I've been low-contact for awhile, then tried a visit couple of months ago and it went poorly. Got me thinking what's next, how much more low-contact can I go if a once in 5 yrs. visit failed... I'd prefer some middle-ground scenario, had thought I was ready to do the eye-rolling bit (per Opsimathia's post) after the break I'd given myself but it didn't work out that way.

I am disappointed that I still feel the intrusion, across the miles just an email or call does it both because they continue to be toxic even from a distance and because of the history already tolerated. It's what I meant that even with no-contact, you'd know they are there and it's discomfiting anyway?

I'm not going to try forever, probably have one more attempt in me before zeroing out. just worried to affirmatively go no-contact in the face of those other boomerang repercussions... I'm having a hard time envisioning the finality of it-- the explanations, outsider-status, second-guessing and so on.

Thinking_Out_Loud, I do know the Kansas song, very apropos too re "masquerading... charading... and though my eyes could see still blind..." goes to your comment that removing family from your life is also seen as taboo no matter how bad the situation. We are living in times when the rule of the day is hypocrisy and no matter what you do, you're wrong for it. Probably why it all feels so conflicting...

Isn't there a way to go no-contact without flat out saying it, or does the conscience demand more.

| WORK TO COMPLETE |
1 - Rewrite the paragraph of the post that begins "I'm not going to try forever" in two shorter sentences that keep its main facts.
2 - Copy the part of the post that begins at the words "I'm not going" and stops after "second-guessing and so on.", changing nothing.

| DATASET |

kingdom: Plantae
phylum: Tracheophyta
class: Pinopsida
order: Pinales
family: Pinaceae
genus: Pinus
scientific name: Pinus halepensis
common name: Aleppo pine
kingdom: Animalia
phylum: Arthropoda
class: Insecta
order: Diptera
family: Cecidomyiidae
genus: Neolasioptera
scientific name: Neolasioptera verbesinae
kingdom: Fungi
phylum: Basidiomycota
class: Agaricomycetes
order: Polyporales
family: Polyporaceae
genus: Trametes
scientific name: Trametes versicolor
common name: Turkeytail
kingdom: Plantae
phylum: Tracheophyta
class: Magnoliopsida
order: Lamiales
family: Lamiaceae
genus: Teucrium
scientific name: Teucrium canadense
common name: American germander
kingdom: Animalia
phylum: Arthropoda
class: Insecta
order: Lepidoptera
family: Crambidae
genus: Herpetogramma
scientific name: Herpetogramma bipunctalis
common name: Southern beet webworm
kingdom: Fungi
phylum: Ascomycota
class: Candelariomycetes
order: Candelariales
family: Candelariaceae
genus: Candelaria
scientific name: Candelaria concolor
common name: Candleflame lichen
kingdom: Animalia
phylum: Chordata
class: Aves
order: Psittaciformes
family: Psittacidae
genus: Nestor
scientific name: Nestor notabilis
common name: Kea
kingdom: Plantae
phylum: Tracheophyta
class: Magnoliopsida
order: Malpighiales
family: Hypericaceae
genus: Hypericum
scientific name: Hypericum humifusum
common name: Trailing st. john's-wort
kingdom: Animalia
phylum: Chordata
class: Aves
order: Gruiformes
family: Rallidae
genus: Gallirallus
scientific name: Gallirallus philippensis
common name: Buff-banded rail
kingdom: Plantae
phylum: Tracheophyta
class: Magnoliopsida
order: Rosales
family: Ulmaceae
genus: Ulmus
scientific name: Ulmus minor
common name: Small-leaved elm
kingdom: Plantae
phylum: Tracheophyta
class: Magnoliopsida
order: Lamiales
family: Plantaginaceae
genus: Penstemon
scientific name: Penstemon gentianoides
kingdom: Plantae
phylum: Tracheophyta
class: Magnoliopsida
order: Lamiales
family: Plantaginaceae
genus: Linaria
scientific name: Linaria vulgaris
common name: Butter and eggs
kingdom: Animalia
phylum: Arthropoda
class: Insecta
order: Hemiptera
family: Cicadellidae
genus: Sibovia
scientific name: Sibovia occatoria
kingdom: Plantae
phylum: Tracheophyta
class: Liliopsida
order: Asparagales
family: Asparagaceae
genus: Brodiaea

| ANSWERS TO THE PROBLEMS |
1 - I won't keep trying forever and probably have one more attempt left before cutting contact entirely. I worry about openly going no-contact because of the repercussions that could boomerang back, and I struggle to picture its finality: the explanations, the outsider status and the second-guessing.

2 -
I'm not going to try forever, probably have one more attempt in me before zeroing out. just worried to affirmatively go no-contact in the face of those other boomerang repercussions... I'm having a hard time envisioning the finality of it-- the explanations, outsider-status, second-guessing and so on.